### WHAT THE TASK ASKS
With the pictures left out, output the records below exactly.

### RECORDS FOR PROCESSING

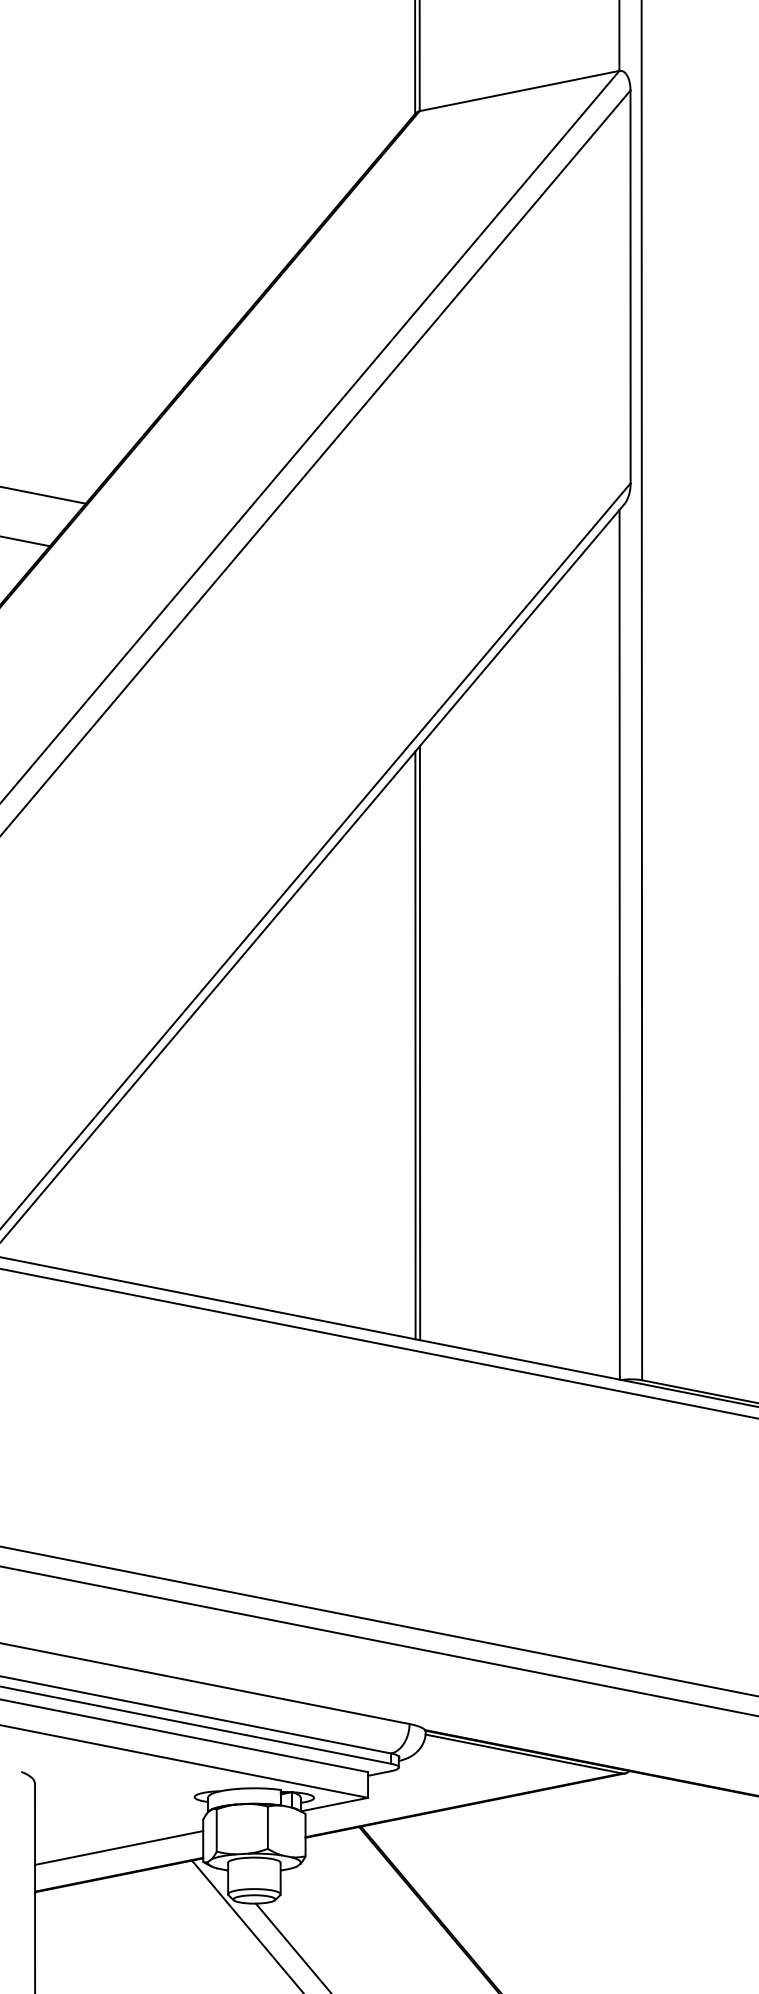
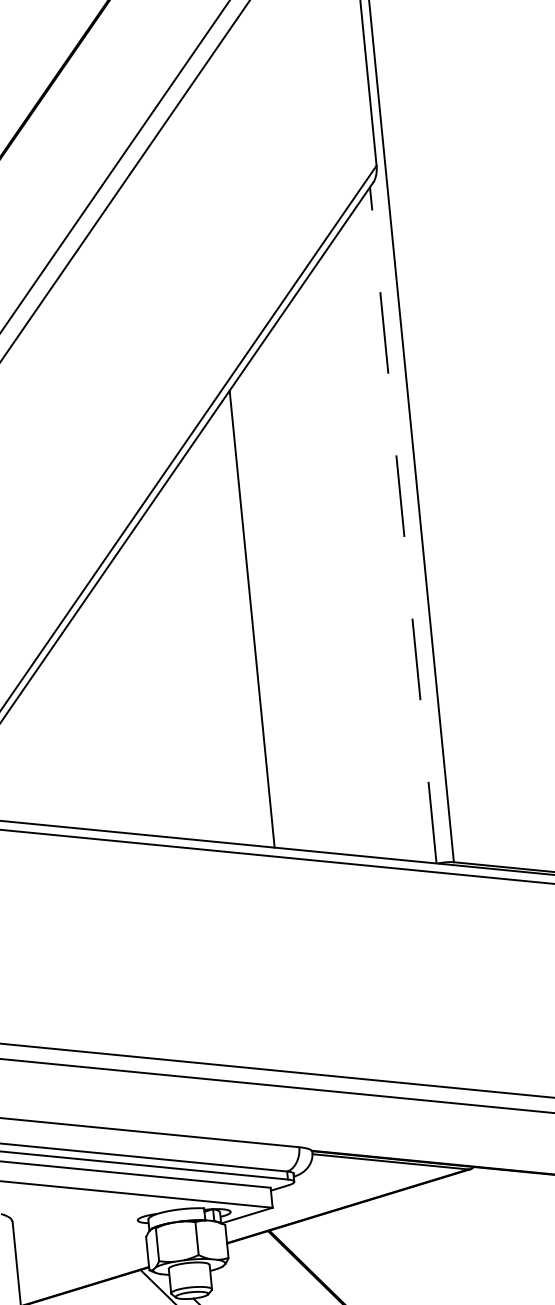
line: (619, 944) -> (403, 525), solid -> dashed
line: (419, 1043) -> (255, 617), removed
line: (119, 1847) -> (83, 1265), removed

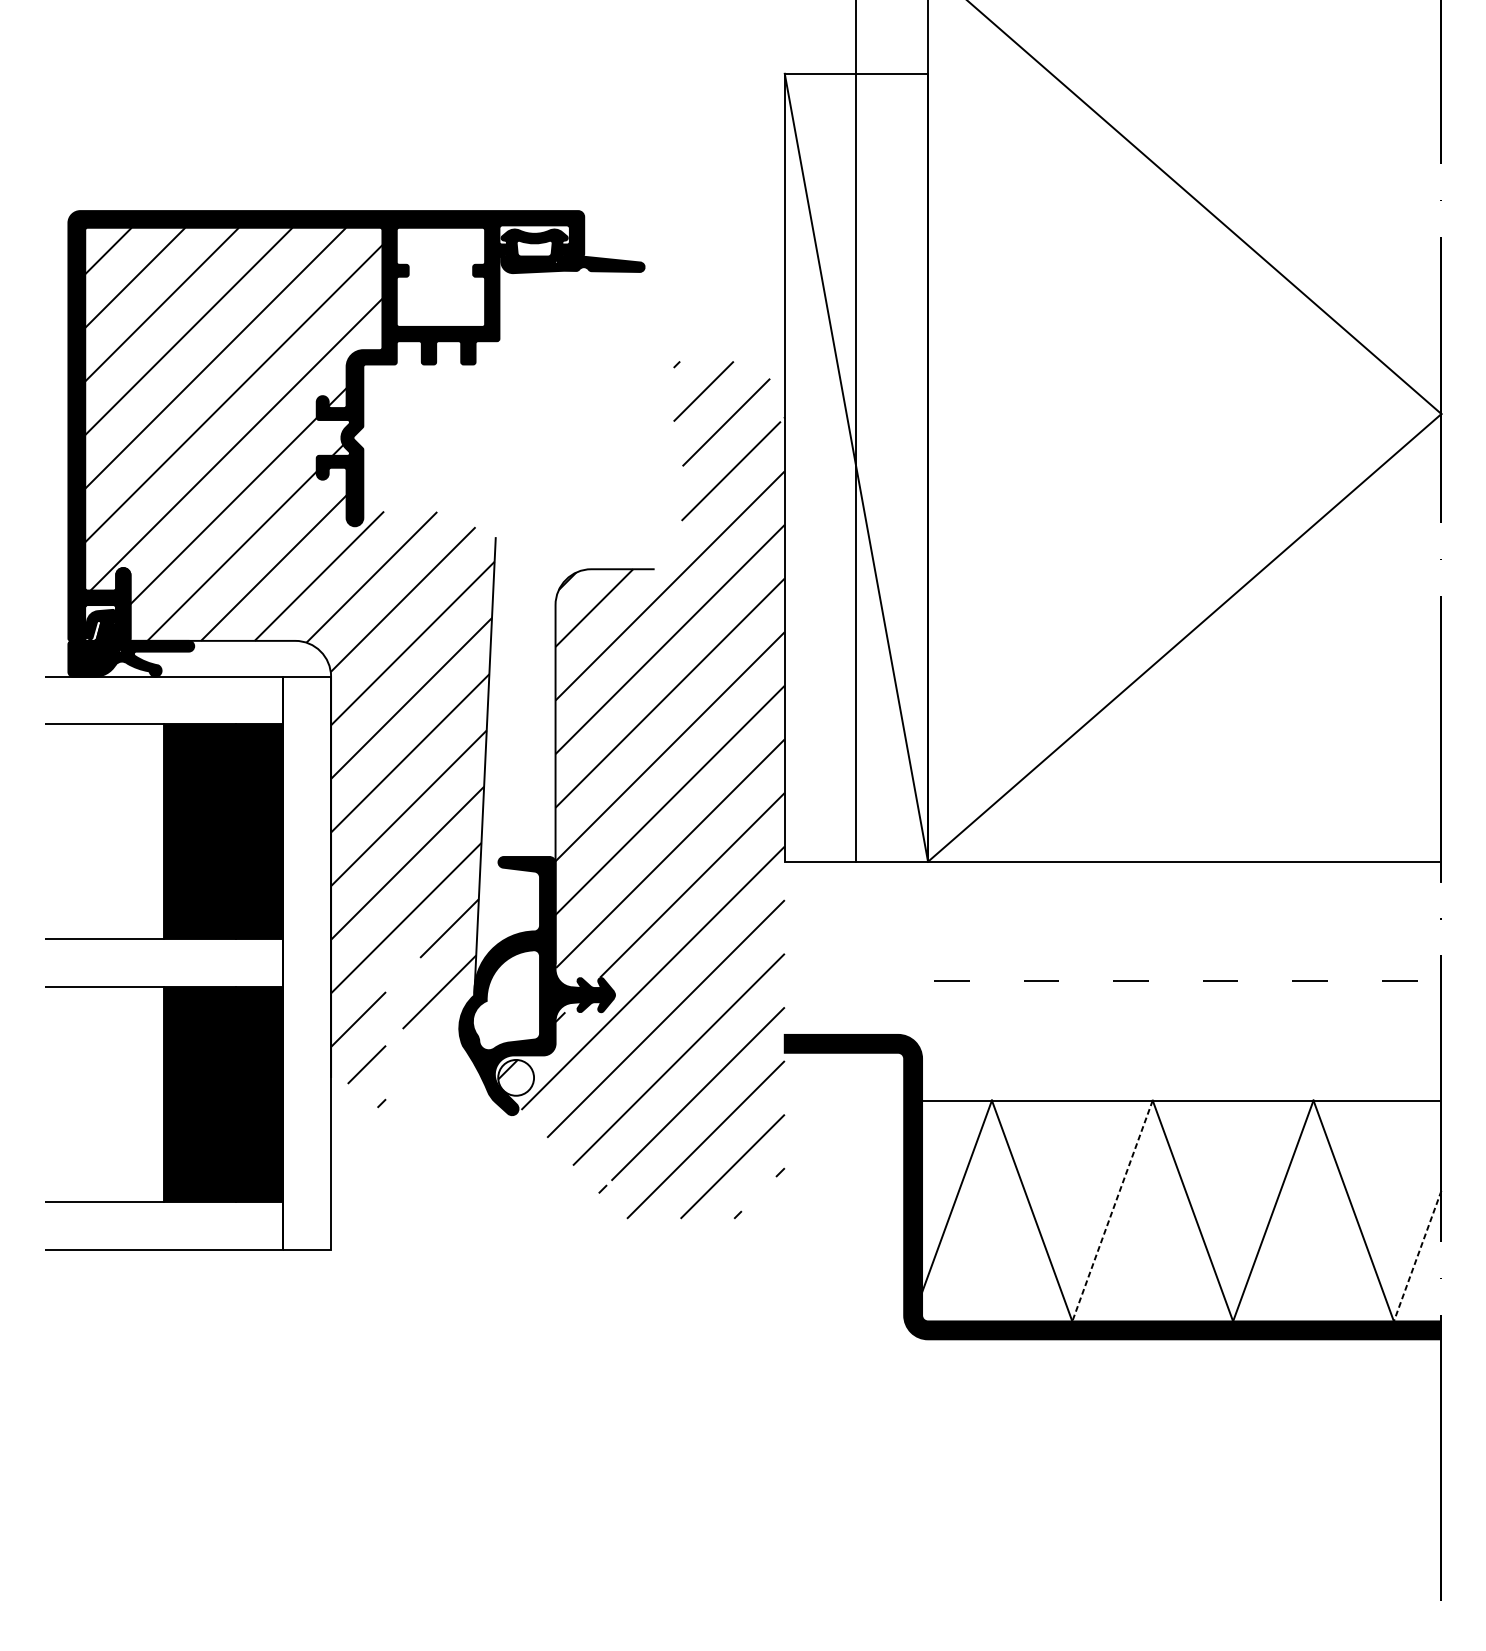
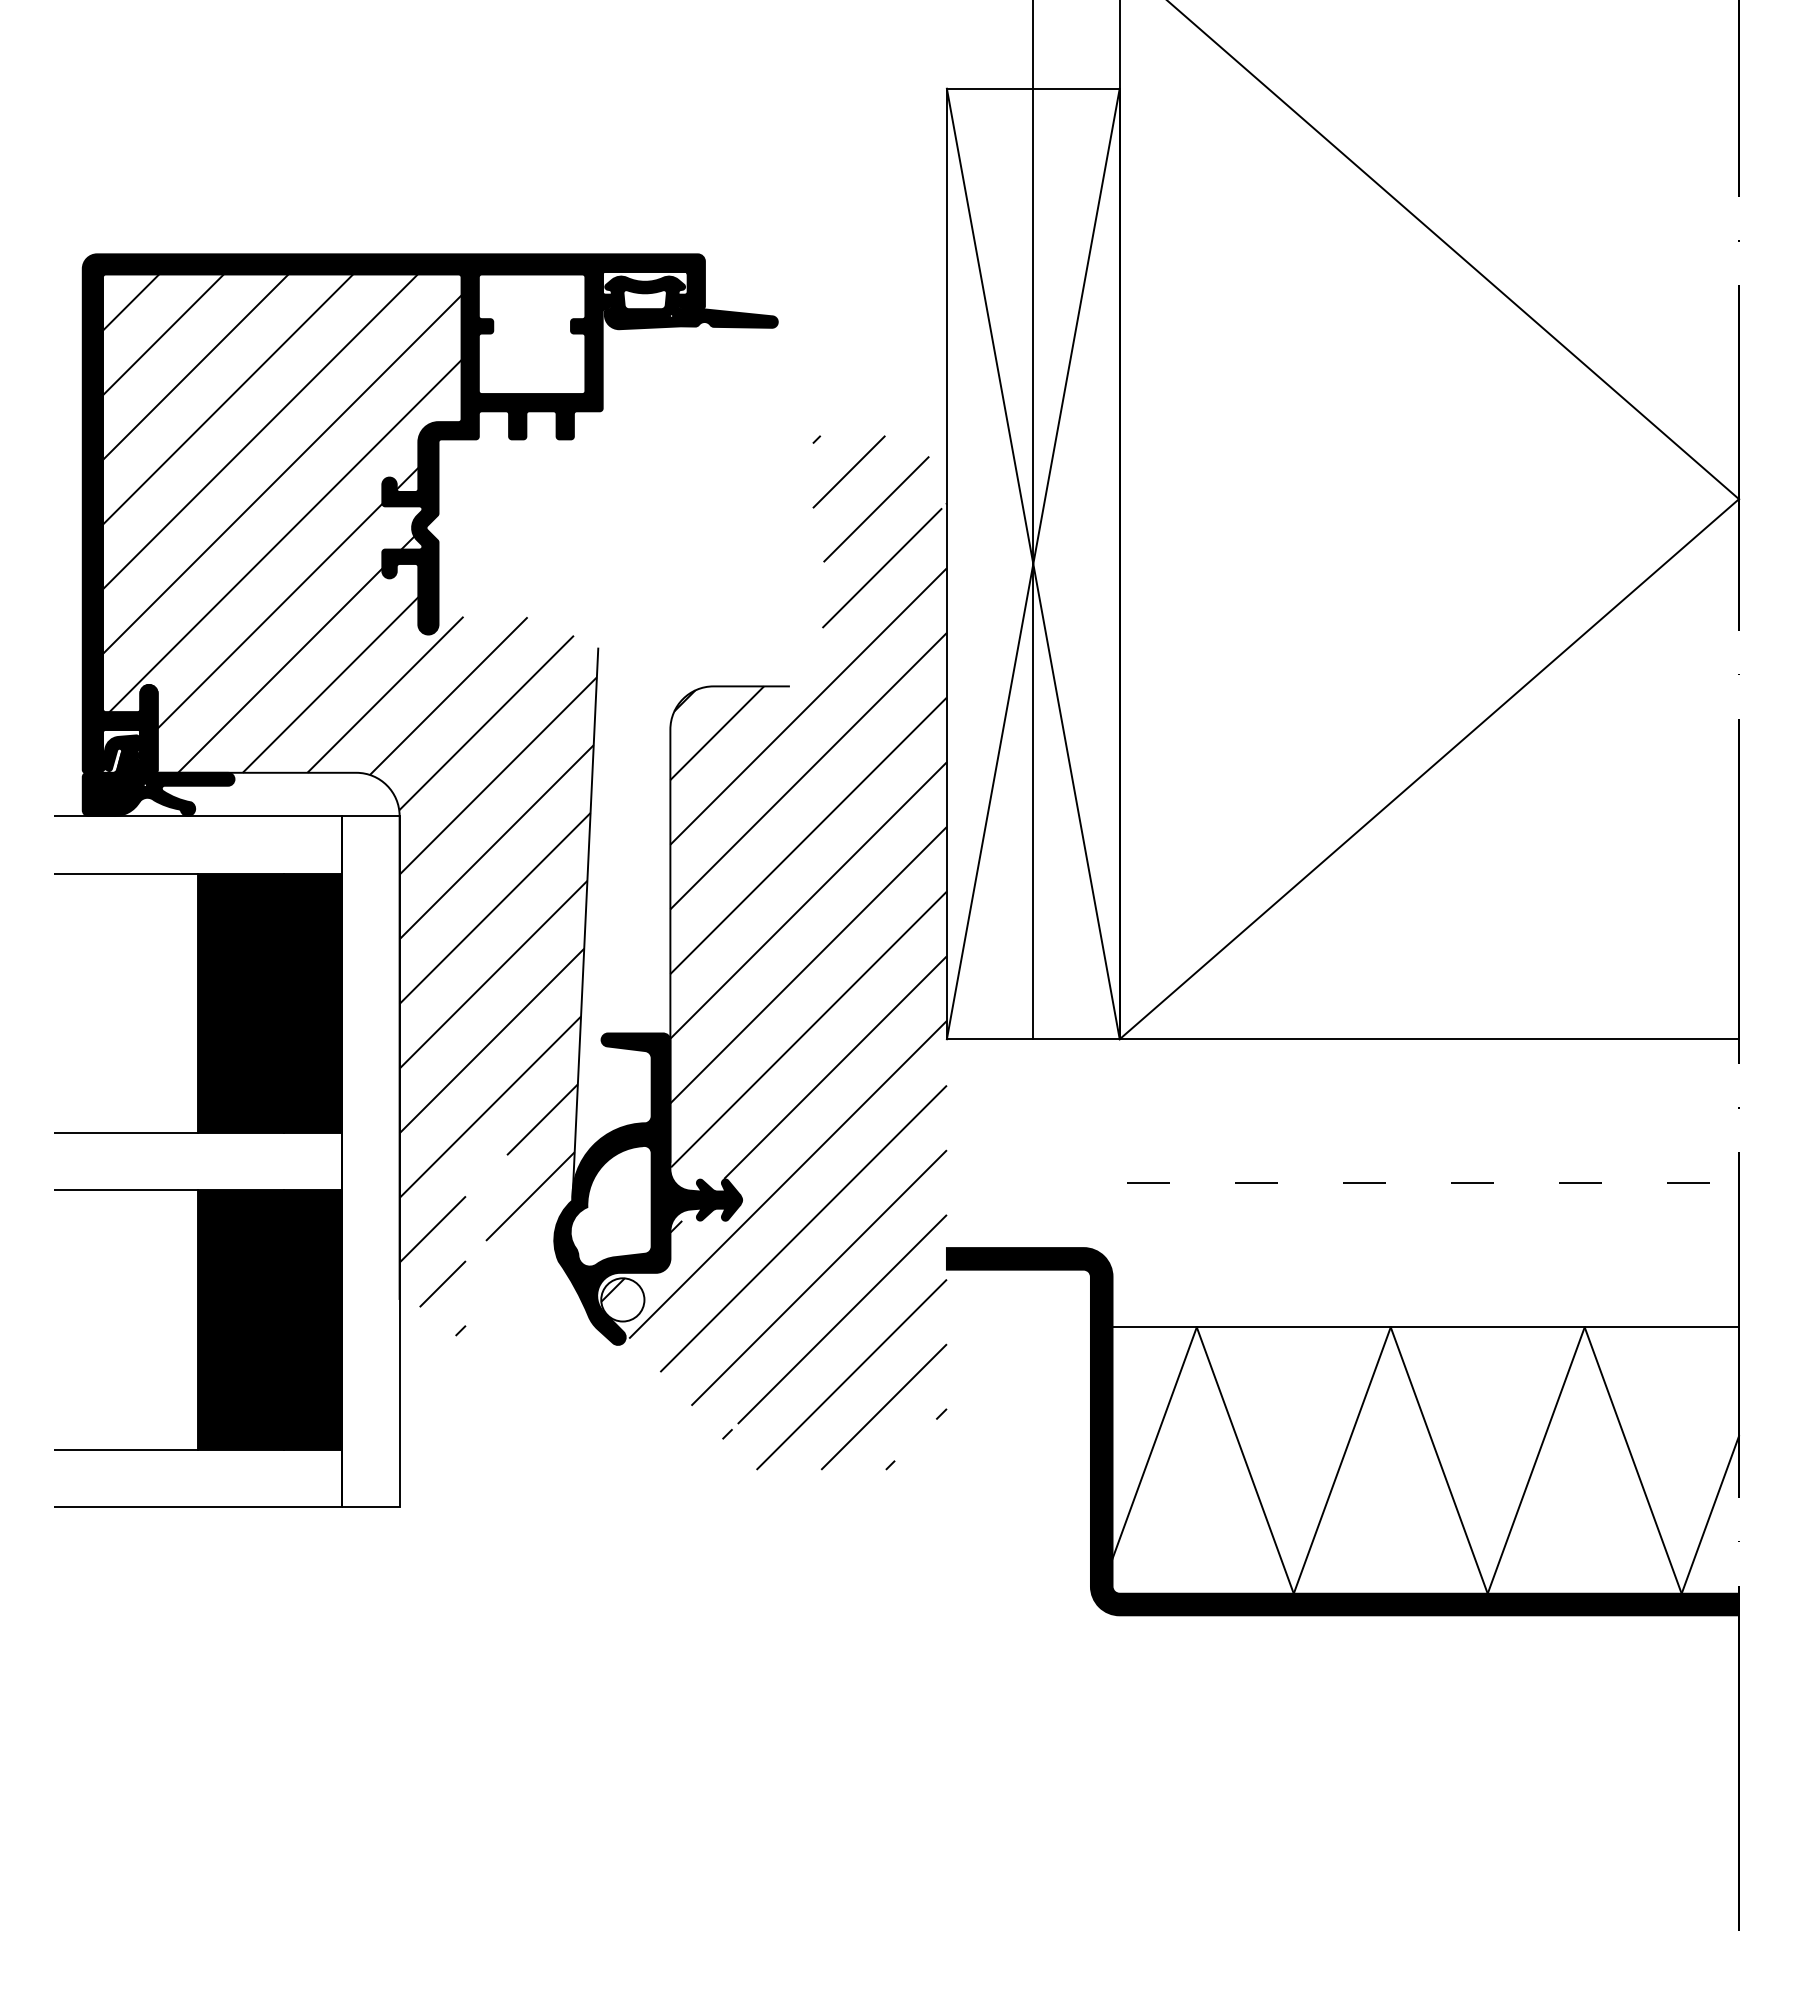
line: (855, 467) -> (1032, 563), added
line: (1112, 1210) -> (1342, 1460), dashed -> solid
line: (1417, 1255) -> (1710, 1514), dashed -> solid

### EXERCISE SOLUTION
line: (619, 944) -> (403, 525), solid -> dashed
line: (419, 1043) -> (255, 617), removed
line: (119, 1847) -> (83, 1265), removed

line: (855, 467) -> (1032, 563), added
line: (1112, 1210) -> (1342, 1460), dashed -> solid
line: (1417, 1255) -> (1710, 1514), dashed -> solid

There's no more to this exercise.